• _PASSAGE_

◆ ◆ ◆ ◆ ◆

This time around it made sense to show you the visuals from this incredible place.
And visuals you shall have.
The weather was mostly gorgeous with a day or so of rain in the mix but the rain added a nice moody almost goth-like atmosphere. Some of the locations really stood out with a cloudy background.
The walking tour gathers.
That fucking sky is so blue it short circuits your brain.
What did we do to our skies here in the US?!?
WHAT DID WE DO???
The tour started out right here by City Hall. “Look for the red umbrellas” was our direction from their website. I found them eventually but not until I had gotten turned around like 6 times and also stumbled through the red light district. I swear I was only here as a tourist.
The tour guide told a story about there being a church on the other side of City Hall who complained and complained about new construction so near their church, so the city responded back by ensuring that the City Hall building was so big that it completely blocked the view of the church from the west.
This plaza is also like the gathering place for everything. Holidays, speeches, political rallies, protests, you name it.
I’m pretty sure this is the old city hall building.
And an obelisk nearby that was crowded and I didn’t do additional research on.

◆ ◆ ◆ ◆ ◆

• _TASK LIST_
A. In the walking tour passage, what instruction did the tour's website give for finding the group?
B. List every kind of event that the walking tour passage says the plaza serves as a gathering place for.
The records have no connection to the walking tour passage.

Items from a dataset
◆ ◆ ◆ ◆ ◆

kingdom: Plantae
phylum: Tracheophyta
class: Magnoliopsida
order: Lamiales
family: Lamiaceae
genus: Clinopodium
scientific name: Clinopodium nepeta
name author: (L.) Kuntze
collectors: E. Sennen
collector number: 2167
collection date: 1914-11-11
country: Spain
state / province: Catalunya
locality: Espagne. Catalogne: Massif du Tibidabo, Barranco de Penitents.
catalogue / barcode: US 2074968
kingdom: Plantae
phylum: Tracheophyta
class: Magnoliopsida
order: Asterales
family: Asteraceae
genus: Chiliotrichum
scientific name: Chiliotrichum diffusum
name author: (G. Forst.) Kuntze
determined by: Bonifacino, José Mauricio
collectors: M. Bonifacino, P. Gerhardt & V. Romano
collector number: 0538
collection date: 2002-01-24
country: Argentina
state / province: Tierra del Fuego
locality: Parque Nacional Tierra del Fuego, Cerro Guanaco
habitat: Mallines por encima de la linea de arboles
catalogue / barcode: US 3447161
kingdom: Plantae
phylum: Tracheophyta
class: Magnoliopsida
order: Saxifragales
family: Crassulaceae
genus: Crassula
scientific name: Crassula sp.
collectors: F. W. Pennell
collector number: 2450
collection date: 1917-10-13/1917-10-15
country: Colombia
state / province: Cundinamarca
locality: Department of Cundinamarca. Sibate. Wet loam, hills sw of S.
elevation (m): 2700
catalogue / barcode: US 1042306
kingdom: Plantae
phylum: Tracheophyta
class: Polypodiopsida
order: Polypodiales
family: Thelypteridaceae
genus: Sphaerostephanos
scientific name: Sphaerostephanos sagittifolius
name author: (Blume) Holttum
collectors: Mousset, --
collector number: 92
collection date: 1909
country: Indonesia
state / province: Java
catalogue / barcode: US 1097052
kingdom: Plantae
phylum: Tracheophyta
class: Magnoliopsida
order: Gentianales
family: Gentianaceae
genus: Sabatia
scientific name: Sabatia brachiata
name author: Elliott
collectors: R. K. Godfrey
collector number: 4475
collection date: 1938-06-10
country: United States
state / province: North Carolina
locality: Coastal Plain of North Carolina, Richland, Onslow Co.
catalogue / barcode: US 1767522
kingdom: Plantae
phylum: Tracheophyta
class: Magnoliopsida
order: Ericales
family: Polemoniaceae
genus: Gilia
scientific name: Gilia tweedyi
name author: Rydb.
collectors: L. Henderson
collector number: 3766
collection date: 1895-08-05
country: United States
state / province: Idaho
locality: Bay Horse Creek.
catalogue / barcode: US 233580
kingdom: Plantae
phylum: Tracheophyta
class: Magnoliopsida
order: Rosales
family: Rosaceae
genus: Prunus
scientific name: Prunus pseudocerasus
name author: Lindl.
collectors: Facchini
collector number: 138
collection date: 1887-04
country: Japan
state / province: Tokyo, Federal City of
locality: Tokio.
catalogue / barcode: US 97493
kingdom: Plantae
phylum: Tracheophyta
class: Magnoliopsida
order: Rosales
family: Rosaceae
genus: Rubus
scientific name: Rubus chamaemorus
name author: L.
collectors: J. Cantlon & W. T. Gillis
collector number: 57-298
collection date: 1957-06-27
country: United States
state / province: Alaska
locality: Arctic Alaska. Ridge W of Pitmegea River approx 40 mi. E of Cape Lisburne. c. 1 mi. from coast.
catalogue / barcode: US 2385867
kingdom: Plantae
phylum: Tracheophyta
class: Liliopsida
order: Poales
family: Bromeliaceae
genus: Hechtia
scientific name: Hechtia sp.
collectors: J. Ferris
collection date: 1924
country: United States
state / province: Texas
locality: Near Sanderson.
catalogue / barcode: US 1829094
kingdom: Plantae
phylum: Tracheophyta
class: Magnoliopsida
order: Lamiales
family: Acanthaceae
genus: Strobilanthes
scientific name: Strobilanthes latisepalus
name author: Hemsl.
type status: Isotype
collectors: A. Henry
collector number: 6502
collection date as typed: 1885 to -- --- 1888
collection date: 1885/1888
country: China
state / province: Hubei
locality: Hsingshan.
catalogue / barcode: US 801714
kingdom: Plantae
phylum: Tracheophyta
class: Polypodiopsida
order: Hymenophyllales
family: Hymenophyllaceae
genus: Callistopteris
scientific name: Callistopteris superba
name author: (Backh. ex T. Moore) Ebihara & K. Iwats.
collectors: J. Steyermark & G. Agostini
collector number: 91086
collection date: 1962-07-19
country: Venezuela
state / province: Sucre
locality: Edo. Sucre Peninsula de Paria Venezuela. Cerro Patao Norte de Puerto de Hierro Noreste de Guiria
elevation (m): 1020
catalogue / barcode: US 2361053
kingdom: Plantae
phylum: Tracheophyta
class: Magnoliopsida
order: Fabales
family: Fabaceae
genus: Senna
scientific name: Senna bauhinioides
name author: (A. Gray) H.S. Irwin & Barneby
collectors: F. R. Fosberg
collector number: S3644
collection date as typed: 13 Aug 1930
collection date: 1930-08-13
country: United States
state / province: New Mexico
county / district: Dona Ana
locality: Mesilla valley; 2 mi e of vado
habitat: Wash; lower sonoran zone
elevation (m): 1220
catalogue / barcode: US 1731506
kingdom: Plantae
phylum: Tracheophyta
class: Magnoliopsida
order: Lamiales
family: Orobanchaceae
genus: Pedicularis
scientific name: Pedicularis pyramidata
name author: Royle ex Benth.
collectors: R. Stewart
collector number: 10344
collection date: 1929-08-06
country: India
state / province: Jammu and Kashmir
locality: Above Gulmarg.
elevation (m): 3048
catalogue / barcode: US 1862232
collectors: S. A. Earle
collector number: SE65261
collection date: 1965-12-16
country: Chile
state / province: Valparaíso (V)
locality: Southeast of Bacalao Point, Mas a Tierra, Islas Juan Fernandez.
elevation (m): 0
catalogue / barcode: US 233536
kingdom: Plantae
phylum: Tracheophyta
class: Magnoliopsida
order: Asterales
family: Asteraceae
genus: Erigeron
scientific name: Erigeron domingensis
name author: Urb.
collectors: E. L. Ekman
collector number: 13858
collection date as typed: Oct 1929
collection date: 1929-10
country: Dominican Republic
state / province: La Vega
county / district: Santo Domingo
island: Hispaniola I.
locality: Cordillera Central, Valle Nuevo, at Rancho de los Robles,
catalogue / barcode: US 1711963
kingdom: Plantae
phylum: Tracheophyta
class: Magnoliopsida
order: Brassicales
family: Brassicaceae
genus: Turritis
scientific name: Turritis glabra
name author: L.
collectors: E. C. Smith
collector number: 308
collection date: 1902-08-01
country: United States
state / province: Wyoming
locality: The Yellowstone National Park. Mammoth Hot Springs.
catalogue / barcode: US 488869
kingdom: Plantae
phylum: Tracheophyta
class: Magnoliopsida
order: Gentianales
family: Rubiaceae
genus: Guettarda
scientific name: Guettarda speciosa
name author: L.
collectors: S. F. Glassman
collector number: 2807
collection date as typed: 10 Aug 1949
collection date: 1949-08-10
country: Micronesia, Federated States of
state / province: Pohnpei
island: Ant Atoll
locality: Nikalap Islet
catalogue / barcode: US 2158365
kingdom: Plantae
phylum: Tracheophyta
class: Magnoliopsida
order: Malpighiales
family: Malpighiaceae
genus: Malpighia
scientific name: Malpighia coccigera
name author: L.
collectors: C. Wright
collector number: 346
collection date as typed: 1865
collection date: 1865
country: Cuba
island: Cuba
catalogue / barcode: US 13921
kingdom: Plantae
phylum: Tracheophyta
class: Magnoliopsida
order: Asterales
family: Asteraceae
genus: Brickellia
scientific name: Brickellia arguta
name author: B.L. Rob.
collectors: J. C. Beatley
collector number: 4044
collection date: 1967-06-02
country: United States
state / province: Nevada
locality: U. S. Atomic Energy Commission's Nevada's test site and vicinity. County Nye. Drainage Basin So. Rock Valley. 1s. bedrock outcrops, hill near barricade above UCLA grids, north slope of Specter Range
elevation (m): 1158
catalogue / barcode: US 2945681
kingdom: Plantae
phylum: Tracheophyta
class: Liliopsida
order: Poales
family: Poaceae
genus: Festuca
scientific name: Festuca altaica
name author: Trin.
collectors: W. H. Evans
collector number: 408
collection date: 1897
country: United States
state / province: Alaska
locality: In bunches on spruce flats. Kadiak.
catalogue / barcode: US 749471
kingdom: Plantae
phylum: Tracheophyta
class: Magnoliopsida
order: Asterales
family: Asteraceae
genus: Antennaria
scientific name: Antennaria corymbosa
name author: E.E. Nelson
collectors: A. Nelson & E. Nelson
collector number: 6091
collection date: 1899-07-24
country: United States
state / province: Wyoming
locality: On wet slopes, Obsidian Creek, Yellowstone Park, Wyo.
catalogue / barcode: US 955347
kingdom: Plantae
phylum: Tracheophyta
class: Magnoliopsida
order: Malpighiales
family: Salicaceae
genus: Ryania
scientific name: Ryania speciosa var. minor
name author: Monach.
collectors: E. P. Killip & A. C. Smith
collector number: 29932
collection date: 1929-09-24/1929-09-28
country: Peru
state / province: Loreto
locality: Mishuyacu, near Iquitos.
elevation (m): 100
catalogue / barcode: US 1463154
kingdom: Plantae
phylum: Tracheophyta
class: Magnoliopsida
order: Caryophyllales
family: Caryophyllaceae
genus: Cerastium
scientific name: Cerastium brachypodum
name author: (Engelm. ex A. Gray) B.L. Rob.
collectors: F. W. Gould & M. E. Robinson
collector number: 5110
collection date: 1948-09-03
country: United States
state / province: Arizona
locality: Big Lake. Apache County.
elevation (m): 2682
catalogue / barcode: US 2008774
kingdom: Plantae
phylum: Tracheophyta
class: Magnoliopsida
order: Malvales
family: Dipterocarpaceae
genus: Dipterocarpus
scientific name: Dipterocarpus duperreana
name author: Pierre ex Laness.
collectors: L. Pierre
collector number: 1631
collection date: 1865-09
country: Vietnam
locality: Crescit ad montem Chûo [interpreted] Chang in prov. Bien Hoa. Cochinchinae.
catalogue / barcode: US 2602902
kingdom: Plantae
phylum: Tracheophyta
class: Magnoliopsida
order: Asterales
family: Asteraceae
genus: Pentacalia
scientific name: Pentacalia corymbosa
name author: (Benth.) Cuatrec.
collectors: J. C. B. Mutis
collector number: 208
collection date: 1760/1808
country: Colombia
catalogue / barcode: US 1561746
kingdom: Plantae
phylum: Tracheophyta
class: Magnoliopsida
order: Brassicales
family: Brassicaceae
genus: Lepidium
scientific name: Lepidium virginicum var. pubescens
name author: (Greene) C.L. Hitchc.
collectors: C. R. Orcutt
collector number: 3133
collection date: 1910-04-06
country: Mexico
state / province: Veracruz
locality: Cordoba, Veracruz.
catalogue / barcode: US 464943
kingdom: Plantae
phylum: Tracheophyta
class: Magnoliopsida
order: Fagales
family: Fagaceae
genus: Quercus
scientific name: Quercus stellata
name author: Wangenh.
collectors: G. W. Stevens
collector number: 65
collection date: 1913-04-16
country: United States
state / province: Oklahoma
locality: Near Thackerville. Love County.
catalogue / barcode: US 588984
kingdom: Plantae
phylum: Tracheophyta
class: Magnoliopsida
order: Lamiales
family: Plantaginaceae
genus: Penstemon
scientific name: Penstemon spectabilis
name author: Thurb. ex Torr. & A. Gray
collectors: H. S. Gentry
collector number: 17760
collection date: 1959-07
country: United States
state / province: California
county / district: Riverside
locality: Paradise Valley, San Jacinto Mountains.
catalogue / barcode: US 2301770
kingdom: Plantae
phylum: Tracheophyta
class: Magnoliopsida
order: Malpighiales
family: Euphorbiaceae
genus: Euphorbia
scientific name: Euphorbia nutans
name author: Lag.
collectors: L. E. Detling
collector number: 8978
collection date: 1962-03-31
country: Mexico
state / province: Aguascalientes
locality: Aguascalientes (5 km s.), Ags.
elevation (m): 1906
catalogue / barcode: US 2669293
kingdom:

◆ ◆ ◆ ◆ ◆

• _EXERCISE SOLUTIONS_
A. "Look for the red umbrellas."

B. Holidays, speeches, political rallies, protests